The Federal Constitutional Court as a Veto Player
The project wants to investigate when and under which conditions the German Federal Constitutional Court annuls statutes and in doing so becomes an effective veto player in Germany’s political system. A veto player is a political actor that can obstruct changes in the law. Due to its power of judicial review the Federal Constitutional Court is such an actor. Empirically it has remained unclear, however, how often and under which conditions the court exercises its power. Furthermore, it is still an unsolved puzzle to what extent the court’s actions within the complex institutional system of the Federal Republic of Germany contribute to stabilizing the status quo and to making the system incapable of reform.
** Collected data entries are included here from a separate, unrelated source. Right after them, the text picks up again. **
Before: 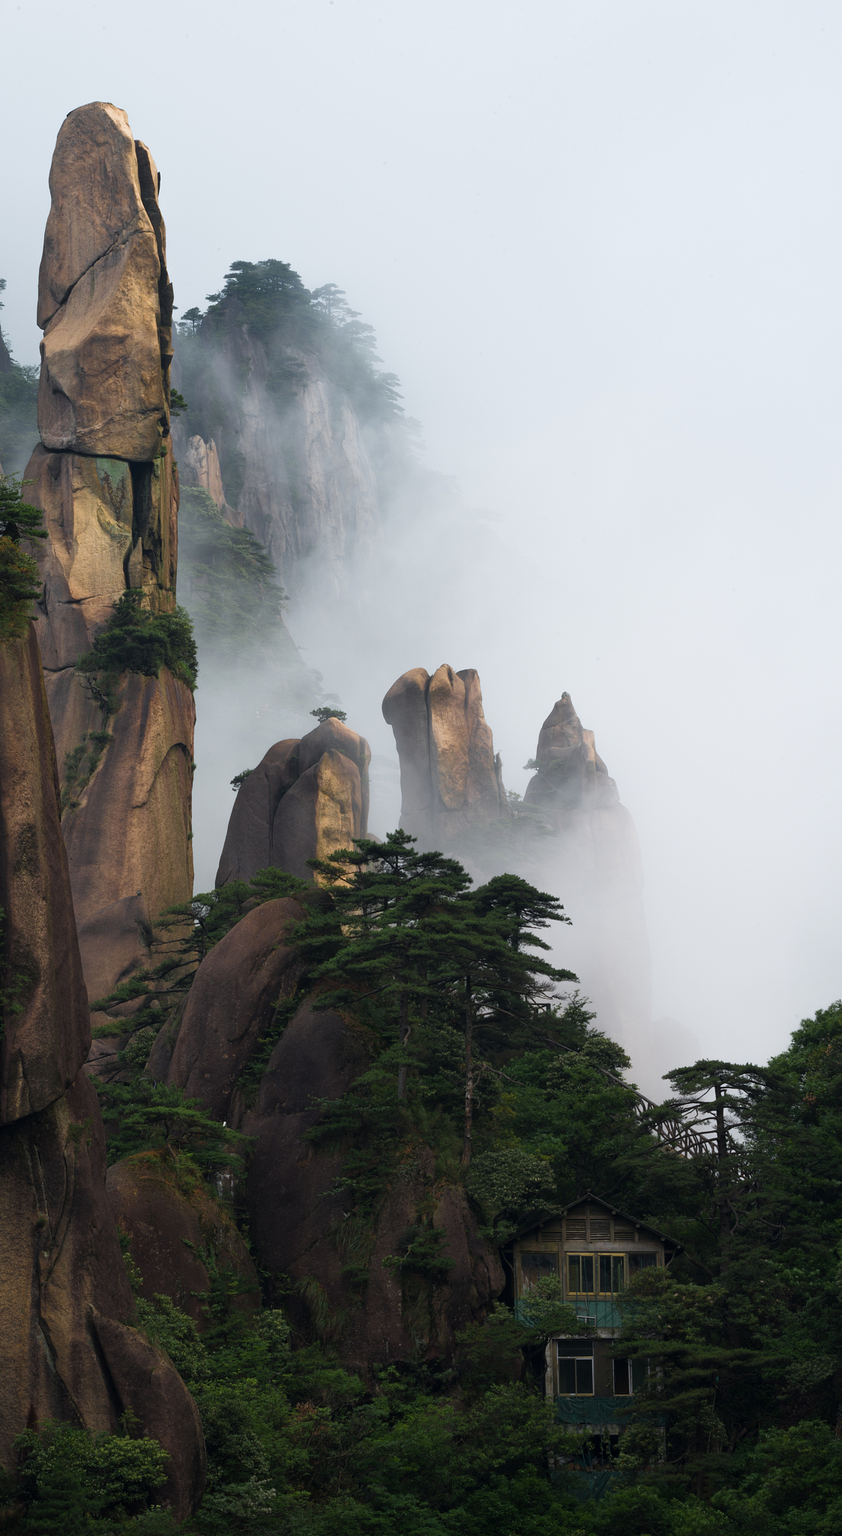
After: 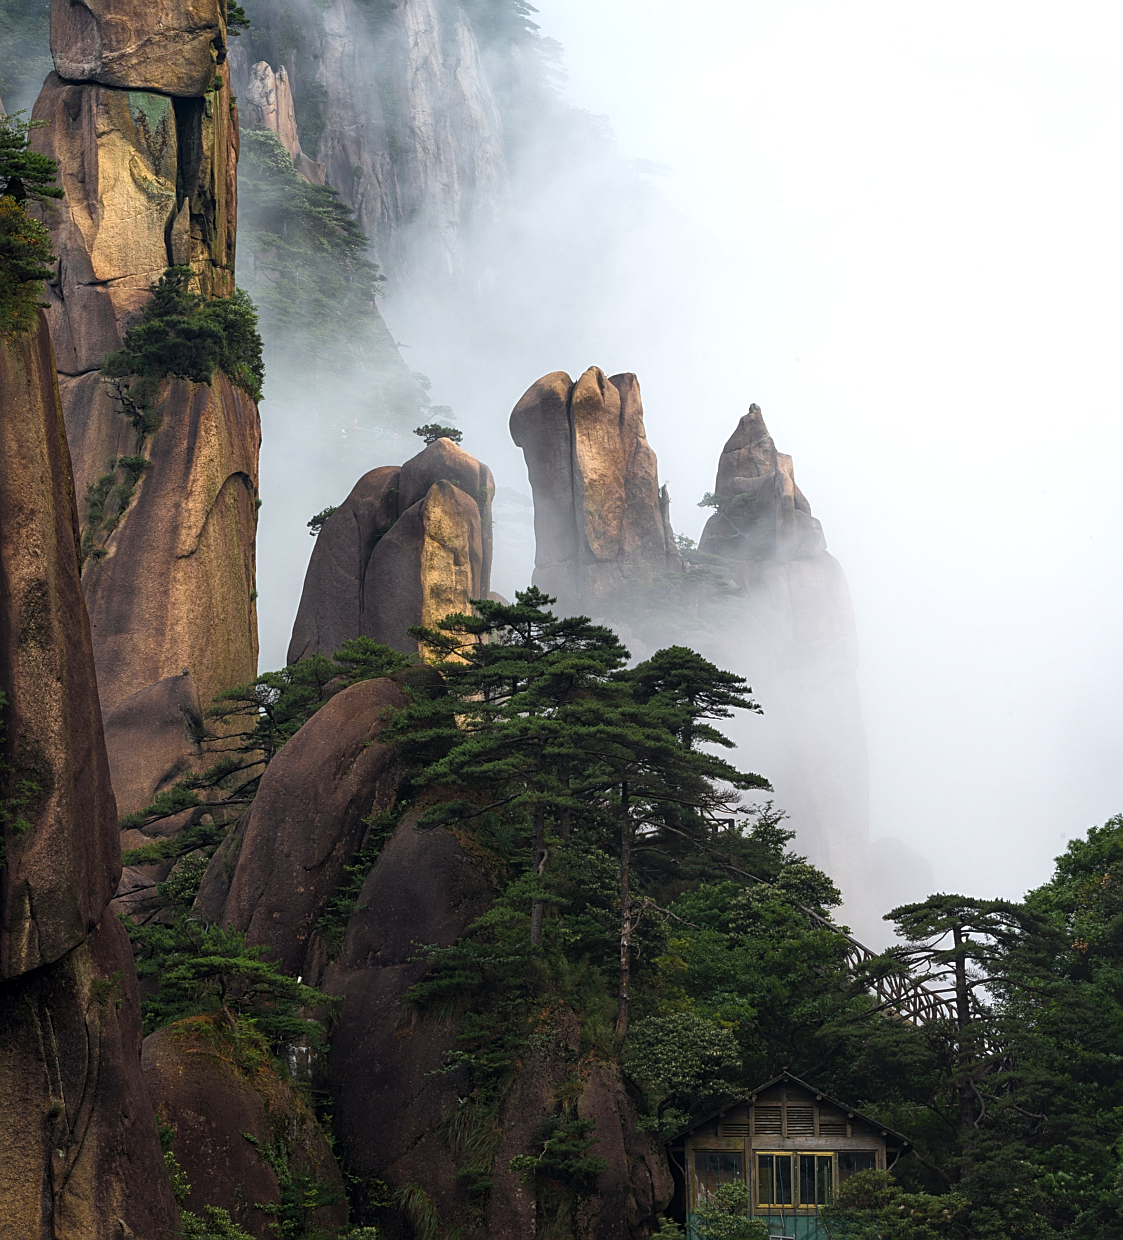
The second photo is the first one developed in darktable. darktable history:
sharpen: on, module defaults
crop and rotate: top 25.352%, bottom 14.058%
local contrast: on, module defaults
color balance rgb: shadows lift › chroma 1.009%, shadows lift › hue 29.87°, perceptual saturation grading › global saturation 19.34%, perceptual brilliance grading › highlights 8.05%, perceptual brilliance grading › mid-tones 4.461%, perceptual brilliance grading › shadows 1.951%, contrast 4.083%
So far, research argues that the Federal Constitutional Court does constitute a veto player. However, it explains the court’s behavior almost exclusively by means of jurisprudential approaches. In contrast to these lines of arguments, the project introduces concepts used specifically in political science, namely judges’ political preferences as explanatory factors. These are employed to predict under which conditions the Federal Constitutional Court declares statutes void and hence does or does not make use of its veto power.
There are differing constellations of actors which are expected to make the court less or more likely to act as a veto player. They can be observed when looking at government compositions, legislative procedures, majorities in the Bundesrat, and preferences of judges resulting in changing court majorities.
To examine this empirically the project will conduct studies on the basis of legislative procedures and rulings of the Federal Constitutional Court from 1976 to 2009.
In 2014 we continued cleaning the huge amount of collected data and launched an updated version of the Constitutional Court Database. Employing these data we were able to present first empirical results of our research at several conferences, including the MPSA in Chicago and the APSA in Washington, D.C. Currently, we are in the process of finalizing the database by linking data on the legislative process to the body of court data.